Certes, les différences rituelles existaient mais, selon Richard Berman (Schism: The Battle That Forged Freemasonry), elles étaient secondaires et furent bien vite oubliées face au danger de l'interdiction des sociétés secrètes et à un ennemi commun, la France révolutionnaire.[1] En fait la principale différence est, comme nous l'avons vu, sociale.

La première GL à Londres, représentait l'establishment, la noblesse, la magistrature, les affaires, le barreau, le commerce.... en province, les propriétaires terriens... Les loges des Antients étaient plutôt anti-establishment. De là vint leurs succès dans les colonies et, surtout, en Amérique où l'on retrouva le clivage Moderns, pro-establishment et attachés à la mère patrie anglaise avec les Antients, anti-establishment et pour l'indépendance. Au moment de la guerre d'Indépendance américaine (1776-1783), il y avait des LL:. très distinctes dans chaque colonie selon qu'elles étaient pour le statu quo ou pour l'indépendance.

Terminé le 2 décembre 2016 [2]

 

[1] En 1799, le gouvernement de Pitt décréta le Unlawful Societies Act visant à interdire les sociétés secrètes. L'intervention du GM des Antients, le duc d'Atholl, et de celui des Moderns, le comte de Moira, en exempta la franc-maçonnerie à condition que les lieux de réunion et le nom des membres soient déclarés au juge de paix du comté ou au sheriff. Cette obligation resta légale et obligatoire jusqu'en 1967. Ce fut la cause première de leur union qui, au début du XIXe siècle, n'avait plus de raison d'être.
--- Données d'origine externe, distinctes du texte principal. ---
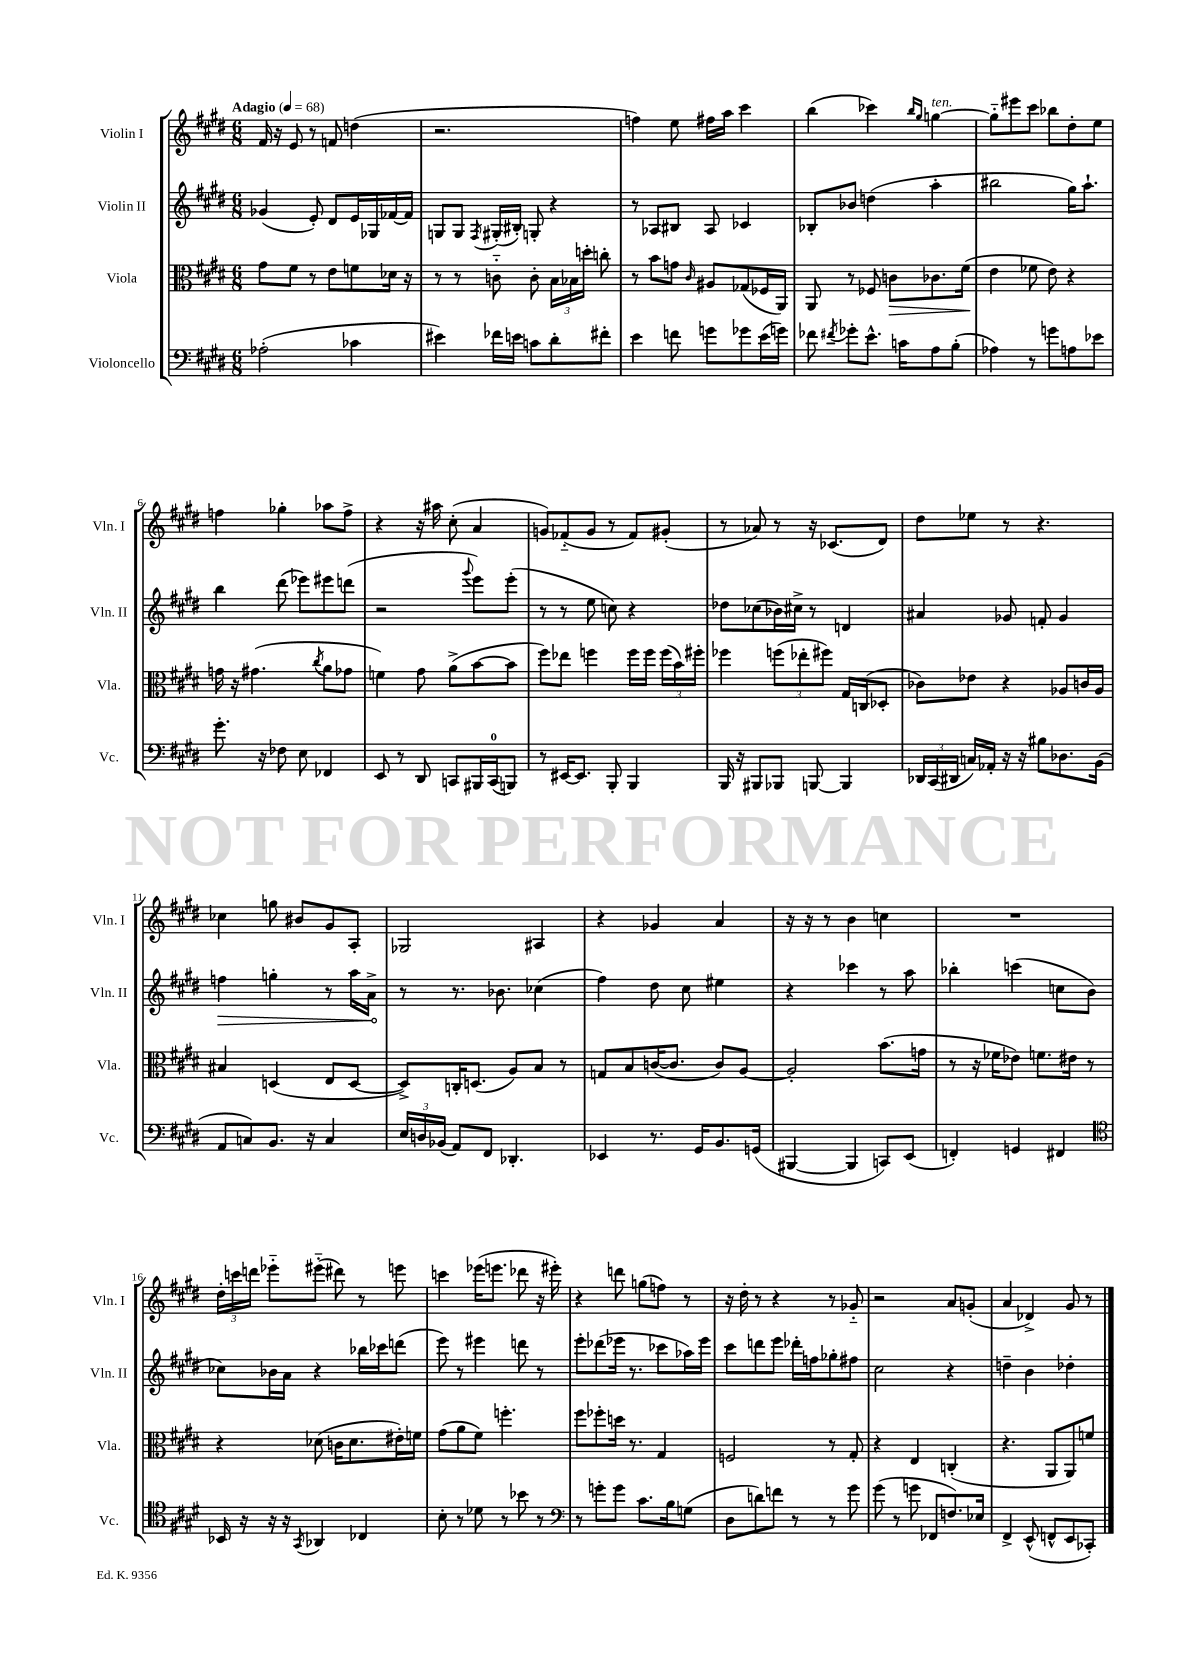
<<
\new StaffGroup <<
\new Staff = "s0" \with { instrumentName = "Violin I" shortInstrumentName = "Vln. I" } {
    \clef treble \key e \major \numericTimeSignature \time 6/8 \tempo "Adagio" 4 = 68
    \autoBeamOff fis'16 r16 e'8 r8 f'8 d''4( |
    r2. |
    f''4) e''8 fis''16[ a''16] cis'''4 |
    b''4( ces'''4) \grace { b''16[ gis''16] } g''4~^\markup { \italic "ten." } |
    g''8[-_ eis'''8 cis'''8] bes''8[ dis''8-. e''8] |
    f''4 ges''4-. aes''8[ f''8]-> |
    r4 r16 ais''16 cis''8-.( a'4 |
    g'8[) fes'8-_( g'8] r8 fes'8[) gis'8]-.( |
    r8 aes'8) r8 r16 ces'8.[( dis'8]) |
    dis''8[ ees''8] r8 r4. |
    ces''4 g''8 bis'8[ gis'8 a8]-. |
    ges2 ais4 |
    r4 ges'4 a'4 |
    r16 r16 r8 b'4 c''4 |
    R2. |
    \tuplet 3/2 { dis''16[-. c'''16 d'''16] } ees'''8[-_ eis'''8]-_( dis'''8) r8 e'''8 |
    c'''4 ees'''16[( e'''8.] des'''8 r16 eis'''16-.) |
    r4 d'''8 g''8[( f''8]) r8 |
    r16 dis''16-. r8 r4 r8 ges'8-_ |
    r2 a'8[ g'8]-.( |
    a'4 des'4->) gis'8 r8 \bar "|." |
}
\new Staff = "s1" \with { instrumentName = "Violin II" shortInstrumentName = "Vln. II" } {
    \clef treble \key e \major \numericTimeSignature \time 6/8
    \autoBeamOff ges'4( e'8-.) dis'8[ e'16 ges16 fes'16~ fes'16] |
    g8[ g8] \acciaccatura { fis8 } gis16[-.( bis16]-.) g8-. r4 |
    r8 aes8[ bis8] aes8 ces'4 |
    bes8[-. bes'8] d''4( a''4-. |
    bis''2 gis''16[) a''8.]-! |
    b''4 dis'''8( ees'''8[) eis'''8 d'''8]( |
    r2 \appoggiatura { gis'''8 } e'''8[) e'''8]-.( |
    r8 r8 e''8 c''8) r4 |
    des''8[ ces''8( bes'16) cis''16]-> r8 d'4 |
    ais'4 ges'8 f'8-. ges'4 |
    \once \override Hairpin.circled-tip = ##t f''4\> g''4-. r8 a''16[ a'16]->\! |
    r8 r8. bes'8. ces''4( |
    fis''4) dis''8 cis''8 eis''4 |
    r4 ces'''4 r8 a''8 |
    bes''4-. c'''4( c''8[ b'8] |
    ces''8[) bes'16 a'16] r4 bes''16[ ces'''16 d'''8]( |
    e'''8) r8 eis'''4 d'''8 r8 |
    e'''8[-. des'''8( ees'''16] r8. ces'''8[ aes''16) ees'''16] |
    cis'''8[ d'''8 e'''8] des'''16[-. f''16 ges''8-. fis''8] |
    cis''2 r4 |
    d''4-- b'4 des''4-. \bar "|." |
}
\new Staff = "s2" \with { instrumentName = "Viola" shortInstrumentName = "Vla." } {
    \clef alto \key e \major \numericTimeSignature \time 6/8
    \autoBeamOff gis'8[ fis'8] r8 e'8[ f'8 des'16] r16 |
    r8 r8 c'8-_ c'8-. \tuplet 3/2 { b16[ bes16 d''16]-. } c''8-. |
    r8 b'8[ g'8] \grace { cis'16 } ais8[ ges8( fes16 a,16]) |
    a,8 r8 fes8 c'8[\> ces'8. fis'16]\!( |
    e'4 fes'8 e'8) r4 |
    g'16 r16 gis'4.( \acciaccatura { cis''8 } a'8[ ges'8] |
    f'4) gis'8 a'8[->( b'8~ b'8] |
    fis''8[) ees''8] f''4 f''16[ f''16] \tuplet 3/2 { f''16[( b'16) fis''16]-. } |
    fes''4 \tuplet 3/2 { f''8[( ees''8-. fis''8]) } gis16[ c16( des8]-. |
    ces'8[) ees'8] r4 aes8[ c'16 aes16] |
    bis4 d4( e8[ d8]~ |
    d8[->) c16-. d8.]( a8[) b8] r8 |
    g8[ b8 c'16~( c'8.] c'8[) a8]~ |
    a2-. b'8.[( g'16] |
    r8 r16 fes'16[ ees'8]) f'8.[ eis'16] r8 |
    r4 des'8( c'16[ des'8. eis'16-.) f'16] |
    gis'8[( a'8 fis'8]) f''4.-. |
    fis''8[ fes''8-. d''16] r8. gis4 |
    f2 r8 gis8-. |
    r4 e4 c4-.( |
    r4. a,8[ a,8) f'8] \bar "|." |
}
\new Staff = "s3" \with { instrumentName = "Violoncello" shortInstrumentName = "Vc." } {
    \clef bass \key e \major \numericTimeSignature \time 6/8
    \autoBeamOff aes2-.( ces'4 |
    eis'4) fes'16[ e'16] c'8[ dis'8-. fis'8]-. |
    e'4 f'8 g'8[ ges'8 e'16( g'16]) |
    fes'8 \acciaccatura { fis'8 } ges'8[-. e'8.]-^ c'16[ a8 b8]-.( |
    aes4) r8 g'8[ a8 ees'8] |
    gis'8.-. r16 fes8 e8 fes,4 |
    e,8 r8 dis,8 c,8[ bis,,16 c,16-0( b,,8]) |
    r8 eis,16[~ eis,8.] b,,8-. b,,4 |
    b,,16 r16 bis,,8[ bes,,8] b,,8~ b,,4 |
    \tuplet 3/2 { des,16[ cis,16( dis,16] } c16[) aes,16]-. r16 r16 bis8[ des8. b,16]( |
    a,8[ c8) b,8.] r16 c4 |
    \tuplet 3/2 { e16[ d16 bes,16]( } a,8[) fis,8] des,4.-. |
    ees,4 r8. gis,16[ b,8. g,16]( |
    bis,,4~ bis,,4 c,8[) e,8]( |
    f,4-.) g,4 fis,4 |
    \clef tenor bes,16 r16 r16 r16 \acciaccatura { gis,8 } aes,4 ces4 |
    b8-. r8 des'8 r8 bes'8 r8 |
    \clef bass r8 g'8[-. g'8] cis'8.[ b16 g8]( |
    dis8[ d'8) f'8] r8 r8 gis'8 |
    gis'8( r8 g'8 fes,8[ f8.) ees16] |
    fis,4-> e,8-^( f,8[-^ e,8 ces,8]-.) \bar "|." |
}
>>
>>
Elle fut réalisée officiellement en 1813 mais était déjà chose faite à la base depuis une décennie ou plus.
C'est aussi la raison pour laquelle les nombreuses loges écossaises qui n'avaient pas rejoint la Grande Loge d'Ecosse acceptèrent son "autorité" parce que c'était la seule protection contre leur éventuelle interdiction. 1799 est donc une année clé dans son évolution…

[2] Jour anniversaire du Sacre de l'Empereur et de sa victoire d'Austerlitz, du coup d'Etat et de Sacre de son neveu.